→ **Given exercise A**
Translate this sentence from the forum thread on the Blood Angels rules into Spanish: "Most of the rumours are true, with a few minor differences."
→ **Given exercise B**
Write the next part of the forum thread on the Blood Angels rules, picking up after its final sentence.

→ **Passage given**
Hmmmm, I'm thinking DC and Librarian for turbo boosting assault/tac squads backed up with 3 Preds for AT duty and maybe a speeder/biker squadron for rapid response army of doom, there Is hope brothers!


----------



## blkdymnd (Jan 1, 2007)

This was from Warseer, which was from B&C and Dakka... and now is from Heresy Online 

From B&C, From Dakka:

"The local GW has a copy of the rules and has been showing them off. Most of the rumours are true, with a few minor differences. One thing that stood out in particular was how over the top Mephiston was - WS - 6, S - 5, T - 5,I - 6, Feel no Pain, and can cast all 3 Powers and use his Force Weapon in one turn (Jump, +D3 Attacks, Force Weapon...)

When I got my grubby hands on the list, I tried finding a way to max out Death Company as cheaply as possible (while building a decent all rounded list,), but it's pretty hard without paying the "full" cost. For example, a Tactical squad costs 115pts for the Veteran Sergeant and 4 Marines, and the extra 25pts nets you one Death Company (getting the extra Combat squad still only costs 90pts.) Whereas Assault Marines costs 140pts for the Veteran Sergeant and 4 Marines, and the extra 15 pts nets you one Death Company. You can add Death Company without buying squads, but then they cost 30pts a model. Interestingly, Blood Angel Terminators have the same stats and options as Deathwing (without mixing weapons, Fearless, and Deathwing assault,) costs 200pts, and still net you a Death Company as well (so arguably, the Death Company is FREE.)

→ **Entries**
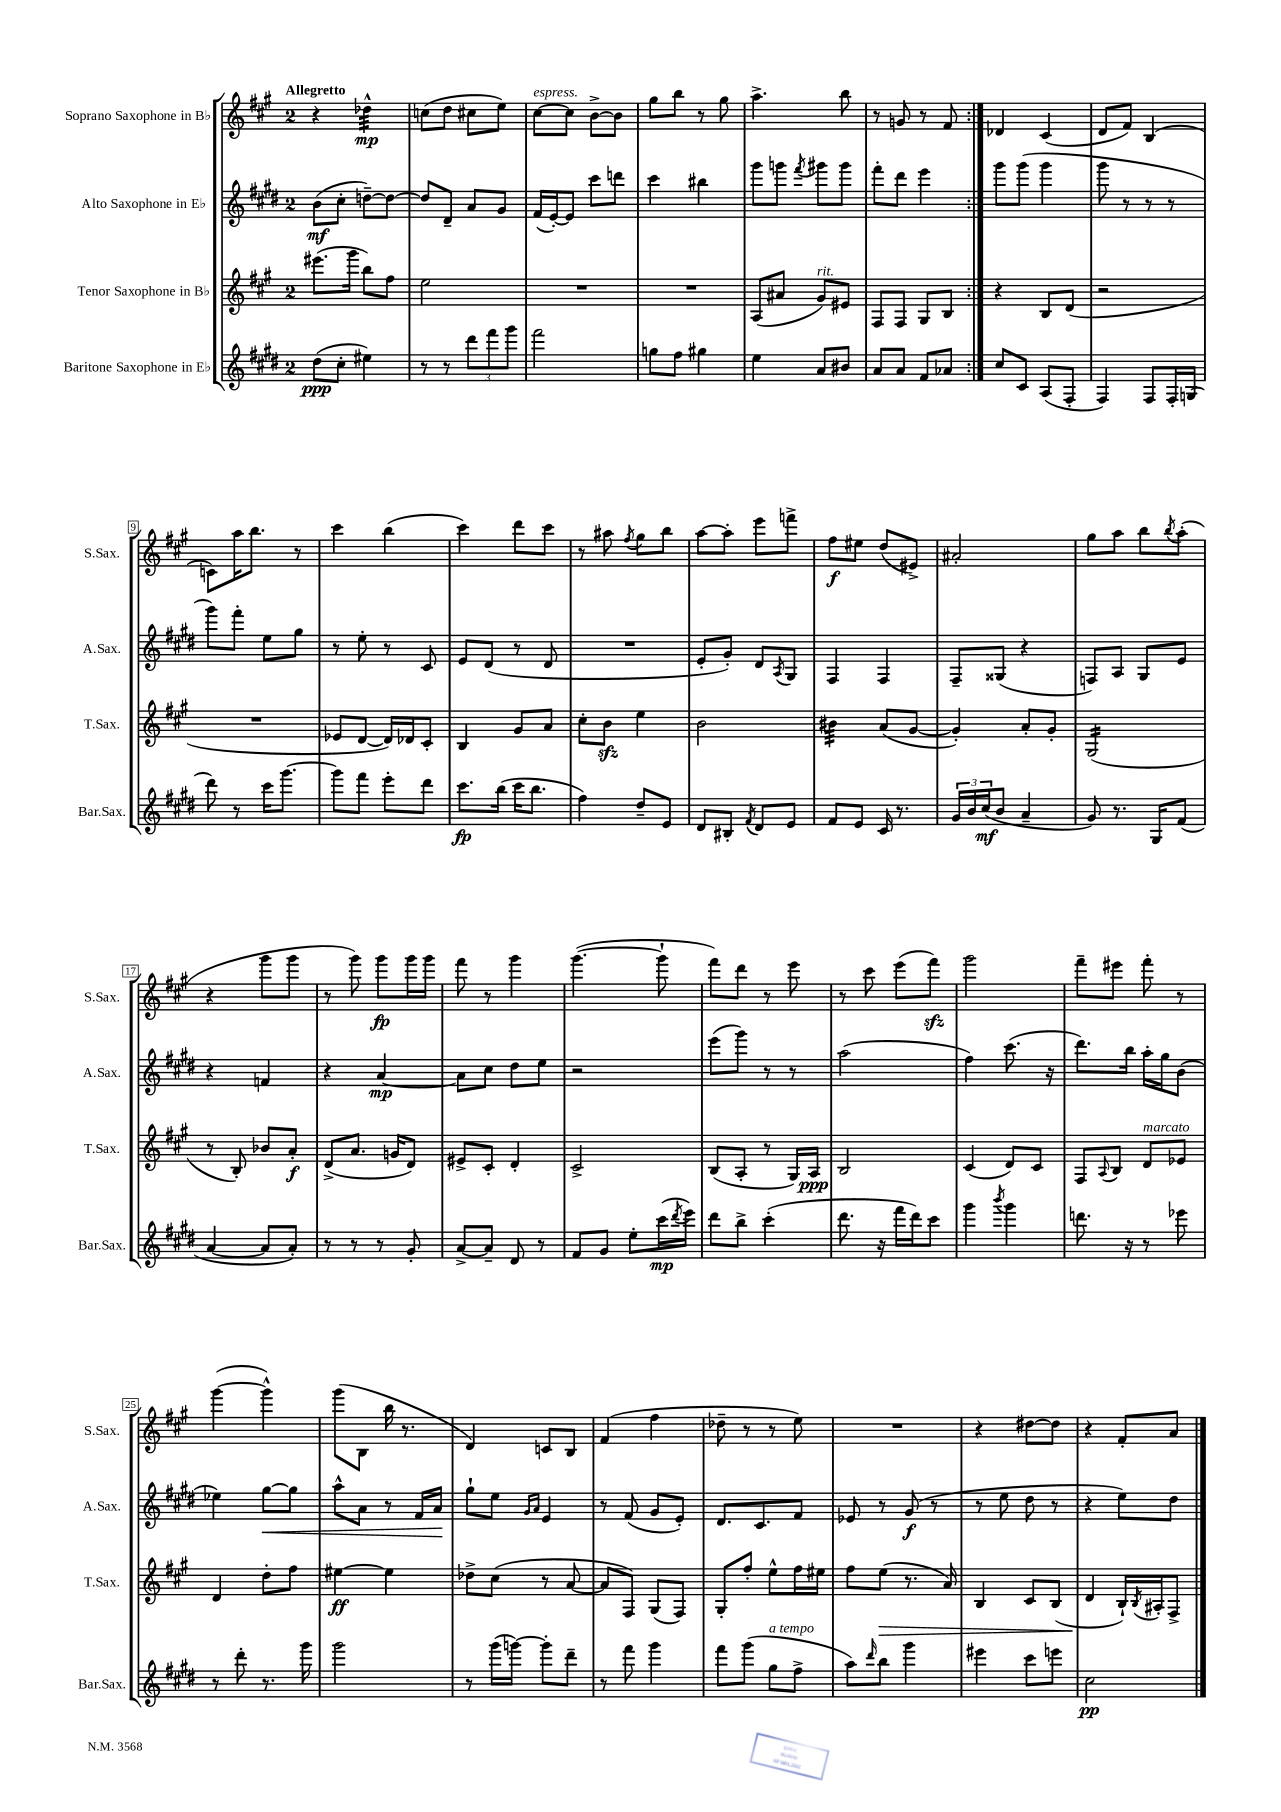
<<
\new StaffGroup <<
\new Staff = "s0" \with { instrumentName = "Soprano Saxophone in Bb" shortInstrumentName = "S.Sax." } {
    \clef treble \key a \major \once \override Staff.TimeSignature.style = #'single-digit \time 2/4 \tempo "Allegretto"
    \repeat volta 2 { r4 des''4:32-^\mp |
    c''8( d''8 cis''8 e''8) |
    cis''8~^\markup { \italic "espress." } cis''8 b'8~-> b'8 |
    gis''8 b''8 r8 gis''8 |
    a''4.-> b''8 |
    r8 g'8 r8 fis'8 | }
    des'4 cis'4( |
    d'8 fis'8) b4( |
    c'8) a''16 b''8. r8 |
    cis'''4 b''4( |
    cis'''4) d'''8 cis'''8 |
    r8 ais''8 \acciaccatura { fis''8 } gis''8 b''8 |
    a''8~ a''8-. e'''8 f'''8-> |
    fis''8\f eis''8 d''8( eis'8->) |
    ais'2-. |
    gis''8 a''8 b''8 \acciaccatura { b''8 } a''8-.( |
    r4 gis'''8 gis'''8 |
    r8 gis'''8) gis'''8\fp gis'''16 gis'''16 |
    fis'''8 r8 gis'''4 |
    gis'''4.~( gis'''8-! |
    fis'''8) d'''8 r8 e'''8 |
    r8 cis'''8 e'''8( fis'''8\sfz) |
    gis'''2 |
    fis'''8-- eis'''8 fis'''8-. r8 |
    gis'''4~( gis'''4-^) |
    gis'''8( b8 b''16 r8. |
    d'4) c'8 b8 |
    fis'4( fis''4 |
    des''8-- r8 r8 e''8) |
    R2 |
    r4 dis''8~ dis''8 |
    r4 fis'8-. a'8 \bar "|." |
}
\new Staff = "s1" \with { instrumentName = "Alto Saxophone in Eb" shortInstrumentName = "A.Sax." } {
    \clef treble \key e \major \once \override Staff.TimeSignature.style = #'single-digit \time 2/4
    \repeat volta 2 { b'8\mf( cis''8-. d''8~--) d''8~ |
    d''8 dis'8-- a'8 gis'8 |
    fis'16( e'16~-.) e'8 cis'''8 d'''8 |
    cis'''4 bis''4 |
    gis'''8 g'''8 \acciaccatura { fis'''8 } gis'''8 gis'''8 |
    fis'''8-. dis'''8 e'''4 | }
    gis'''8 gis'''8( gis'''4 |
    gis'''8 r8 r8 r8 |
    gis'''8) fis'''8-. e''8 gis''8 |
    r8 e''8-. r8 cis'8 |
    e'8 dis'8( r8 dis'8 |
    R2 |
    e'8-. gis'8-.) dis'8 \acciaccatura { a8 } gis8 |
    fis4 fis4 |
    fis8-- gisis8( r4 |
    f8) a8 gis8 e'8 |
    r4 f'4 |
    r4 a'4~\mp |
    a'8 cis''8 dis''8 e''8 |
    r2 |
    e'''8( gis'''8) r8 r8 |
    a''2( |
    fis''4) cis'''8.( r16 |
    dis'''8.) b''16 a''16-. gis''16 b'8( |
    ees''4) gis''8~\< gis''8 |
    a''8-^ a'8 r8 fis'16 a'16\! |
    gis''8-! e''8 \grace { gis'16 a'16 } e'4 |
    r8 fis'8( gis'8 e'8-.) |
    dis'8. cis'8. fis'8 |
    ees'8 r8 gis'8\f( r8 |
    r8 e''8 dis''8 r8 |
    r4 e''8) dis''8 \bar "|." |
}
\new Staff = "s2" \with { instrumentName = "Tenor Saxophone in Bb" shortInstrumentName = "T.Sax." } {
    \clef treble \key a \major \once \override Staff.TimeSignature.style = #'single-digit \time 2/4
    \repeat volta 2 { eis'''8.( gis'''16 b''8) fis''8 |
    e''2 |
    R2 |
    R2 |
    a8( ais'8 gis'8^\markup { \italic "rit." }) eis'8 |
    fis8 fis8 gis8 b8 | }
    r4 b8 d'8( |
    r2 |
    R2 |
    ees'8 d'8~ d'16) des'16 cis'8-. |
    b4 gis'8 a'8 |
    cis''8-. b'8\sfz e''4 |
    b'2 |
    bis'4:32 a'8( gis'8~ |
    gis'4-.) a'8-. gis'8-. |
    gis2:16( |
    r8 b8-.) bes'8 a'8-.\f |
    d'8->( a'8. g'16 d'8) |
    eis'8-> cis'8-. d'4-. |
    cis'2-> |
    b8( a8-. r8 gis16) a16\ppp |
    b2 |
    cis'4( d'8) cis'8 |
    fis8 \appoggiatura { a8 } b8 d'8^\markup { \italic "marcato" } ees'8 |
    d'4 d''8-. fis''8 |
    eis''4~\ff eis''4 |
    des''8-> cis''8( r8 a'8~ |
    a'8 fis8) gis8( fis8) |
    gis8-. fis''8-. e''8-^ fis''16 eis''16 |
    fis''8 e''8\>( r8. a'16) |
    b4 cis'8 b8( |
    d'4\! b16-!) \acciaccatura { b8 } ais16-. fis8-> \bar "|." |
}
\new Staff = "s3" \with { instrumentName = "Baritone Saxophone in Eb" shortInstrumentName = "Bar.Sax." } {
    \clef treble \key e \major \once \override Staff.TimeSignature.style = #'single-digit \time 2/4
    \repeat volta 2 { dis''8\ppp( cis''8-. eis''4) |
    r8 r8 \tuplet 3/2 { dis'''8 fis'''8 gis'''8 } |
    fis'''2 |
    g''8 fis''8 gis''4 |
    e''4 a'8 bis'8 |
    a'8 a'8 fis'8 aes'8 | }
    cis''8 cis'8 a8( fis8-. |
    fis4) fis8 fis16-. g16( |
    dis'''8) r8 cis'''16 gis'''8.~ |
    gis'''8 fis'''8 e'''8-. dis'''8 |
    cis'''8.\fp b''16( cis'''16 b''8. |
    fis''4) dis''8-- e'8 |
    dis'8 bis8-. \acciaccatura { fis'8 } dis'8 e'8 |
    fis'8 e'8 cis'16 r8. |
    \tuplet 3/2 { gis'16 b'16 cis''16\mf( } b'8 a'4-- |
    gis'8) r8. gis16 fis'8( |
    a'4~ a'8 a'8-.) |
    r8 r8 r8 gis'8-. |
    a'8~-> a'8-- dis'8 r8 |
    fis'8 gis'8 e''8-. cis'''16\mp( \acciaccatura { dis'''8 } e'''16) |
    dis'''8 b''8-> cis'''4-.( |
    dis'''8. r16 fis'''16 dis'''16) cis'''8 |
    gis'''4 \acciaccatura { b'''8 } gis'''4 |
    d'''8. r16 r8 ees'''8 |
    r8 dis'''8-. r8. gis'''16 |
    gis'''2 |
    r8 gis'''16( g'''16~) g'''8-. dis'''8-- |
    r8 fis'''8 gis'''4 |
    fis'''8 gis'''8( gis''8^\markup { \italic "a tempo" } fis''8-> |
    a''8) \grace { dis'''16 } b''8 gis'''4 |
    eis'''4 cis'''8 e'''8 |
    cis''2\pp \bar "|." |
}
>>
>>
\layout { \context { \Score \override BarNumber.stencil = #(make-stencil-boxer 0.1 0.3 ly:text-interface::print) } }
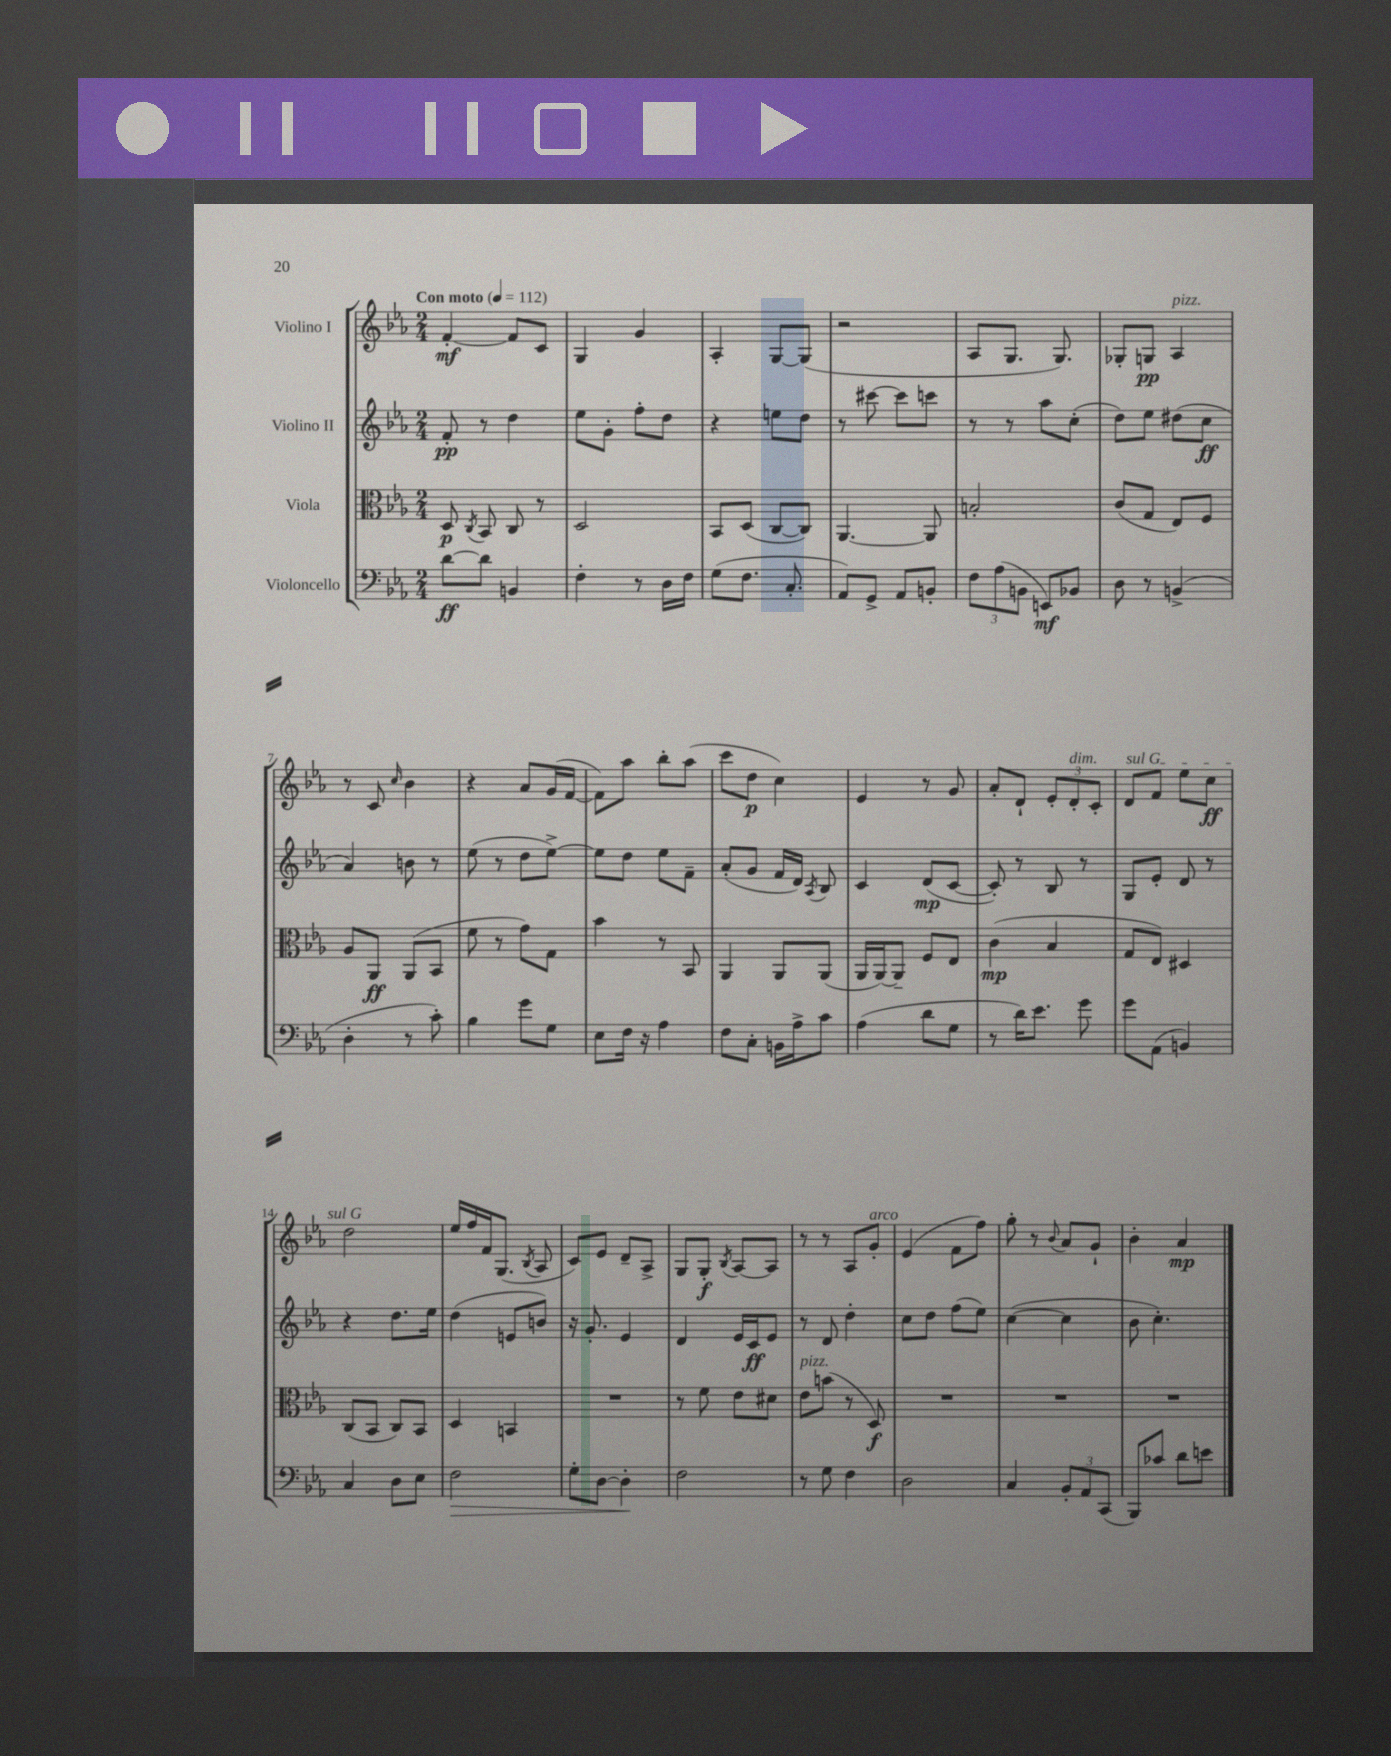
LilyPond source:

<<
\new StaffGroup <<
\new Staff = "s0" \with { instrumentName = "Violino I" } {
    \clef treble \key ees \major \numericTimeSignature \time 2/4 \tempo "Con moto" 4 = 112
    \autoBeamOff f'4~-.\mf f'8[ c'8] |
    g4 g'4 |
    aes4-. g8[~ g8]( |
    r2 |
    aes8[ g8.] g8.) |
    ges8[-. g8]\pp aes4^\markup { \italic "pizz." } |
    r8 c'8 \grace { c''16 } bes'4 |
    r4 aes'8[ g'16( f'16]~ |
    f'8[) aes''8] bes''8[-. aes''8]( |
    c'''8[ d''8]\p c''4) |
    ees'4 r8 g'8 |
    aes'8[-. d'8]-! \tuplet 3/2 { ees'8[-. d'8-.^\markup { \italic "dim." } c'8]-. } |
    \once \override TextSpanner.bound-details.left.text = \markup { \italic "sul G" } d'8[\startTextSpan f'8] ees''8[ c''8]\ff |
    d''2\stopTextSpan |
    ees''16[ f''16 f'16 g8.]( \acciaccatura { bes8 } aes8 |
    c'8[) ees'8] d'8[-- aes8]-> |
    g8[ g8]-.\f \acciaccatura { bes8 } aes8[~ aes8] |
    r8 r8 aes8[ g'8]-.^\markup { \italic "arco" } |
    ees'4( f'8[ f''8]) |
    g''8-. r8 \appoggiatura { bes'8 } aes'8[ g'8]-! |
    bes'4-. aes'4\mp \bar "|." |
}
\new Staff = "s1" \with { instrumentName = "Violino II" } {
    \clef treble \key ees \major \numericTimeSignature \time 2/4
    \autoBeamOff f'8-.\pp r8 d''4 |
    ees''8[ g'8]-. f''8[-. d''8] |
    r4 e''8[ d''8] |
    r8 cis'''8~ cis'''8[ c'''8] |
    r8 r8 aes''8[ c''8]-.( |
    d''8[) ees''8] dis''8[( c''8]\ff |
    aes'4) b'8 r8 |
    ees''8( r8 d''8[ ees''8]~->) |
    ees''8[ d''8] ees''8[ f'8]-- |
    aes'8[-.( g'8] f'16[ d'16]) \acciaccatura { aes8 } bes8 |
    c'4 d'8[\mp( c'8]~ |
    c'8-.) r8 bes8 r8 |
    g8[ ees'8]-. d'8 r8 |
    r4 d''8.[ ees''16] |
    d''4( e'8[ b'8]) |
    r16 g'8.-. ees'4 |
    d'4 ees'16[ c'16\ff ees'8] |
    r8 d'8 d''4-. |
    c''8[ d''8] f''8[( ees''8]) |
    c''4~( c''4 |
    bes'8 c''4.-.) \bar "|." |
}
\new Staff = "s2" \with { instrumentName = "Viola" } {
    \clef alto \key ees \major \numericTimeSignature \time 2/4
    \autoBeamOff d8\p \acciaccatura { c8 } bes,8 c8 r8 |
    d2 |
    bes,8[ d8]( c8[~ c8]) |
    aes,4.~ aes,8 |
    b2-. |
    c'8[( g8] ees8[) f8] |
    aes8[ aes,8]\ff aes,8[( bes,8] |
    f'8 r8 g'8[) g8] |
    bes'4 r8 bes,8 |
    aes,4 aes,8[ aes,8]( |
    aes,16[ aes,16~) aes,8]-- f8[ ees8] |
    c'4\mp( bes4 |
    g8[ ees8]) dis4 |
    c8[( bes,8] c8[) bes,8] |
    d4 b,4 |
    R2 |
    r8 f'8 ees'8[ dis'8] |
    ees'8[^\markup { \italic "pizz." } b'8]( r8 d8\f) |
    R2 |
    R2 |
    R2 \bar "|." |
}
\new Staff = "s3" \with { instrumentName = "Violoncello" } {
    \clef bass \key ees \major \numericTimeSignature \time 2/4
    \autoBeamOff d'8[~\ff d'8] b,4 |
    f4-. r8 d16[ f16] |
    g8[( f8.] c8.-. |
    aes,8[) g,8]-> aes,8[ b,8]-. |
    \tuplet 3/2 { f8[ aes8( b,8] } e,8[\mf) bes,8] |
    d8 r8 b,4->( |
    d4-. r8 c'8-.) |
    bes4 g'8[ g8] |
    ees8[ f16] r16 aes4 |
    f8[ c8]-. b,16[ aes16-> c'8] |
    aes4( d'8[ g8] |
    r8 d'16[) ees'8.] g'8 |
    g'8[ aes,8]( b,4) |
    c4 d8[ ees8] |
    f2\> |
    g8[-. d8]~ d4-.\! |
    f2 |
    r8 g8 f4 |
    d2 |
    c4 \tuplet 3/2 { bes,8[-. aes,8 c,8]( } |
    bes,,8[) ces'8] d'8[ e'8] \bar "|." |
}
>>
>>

→ **Exercise answer A**
La mayoría de los rumores son ciertos, con algunas diferencias menores.

→ **Exercise answer B**
Overall, I am pretty happy with the list, and as gross as Death Company are (they get Furious Charge built in, BTW,) it's pretty tough to max them out and have enough points for lots of shooty guns and/or support assault units. "


According to this poster:
1) Combat Squads 100%
2) BA Libby only has 2 powers
3) New system for generating DC
4) Assault squads are a good way to generate DC
5) Termies only get 1 heavy weapon (AC cost 30 points), fearless, and generate you a no/low cost DC
6) No more "free" furious charge
7) Mephiston kicks arse!


Since GW hasn't published this information yet, I hope that posting point costs doesn't violate any of the B&C rules. This is just a rumor after all.

Some of this sounds a bit suspect?


----------



## the cabbage (Dec 29, 2006)

It all sounds good to me :lol:


----------



## Fallen Angel (Dec 22, 2006)

Well if those BA rumours are true, my BA are staying in the box. They look even more over the top to be honest. Sigh, oh well, i look forward to June's White Dwarf with trepedation.


----------



## Greyskullscrusade (Jan 24, 2007)

This sounds like its going to be set up like the DA codex, thats a bummer.


----------



## LongBeard (Dec 22, 2006)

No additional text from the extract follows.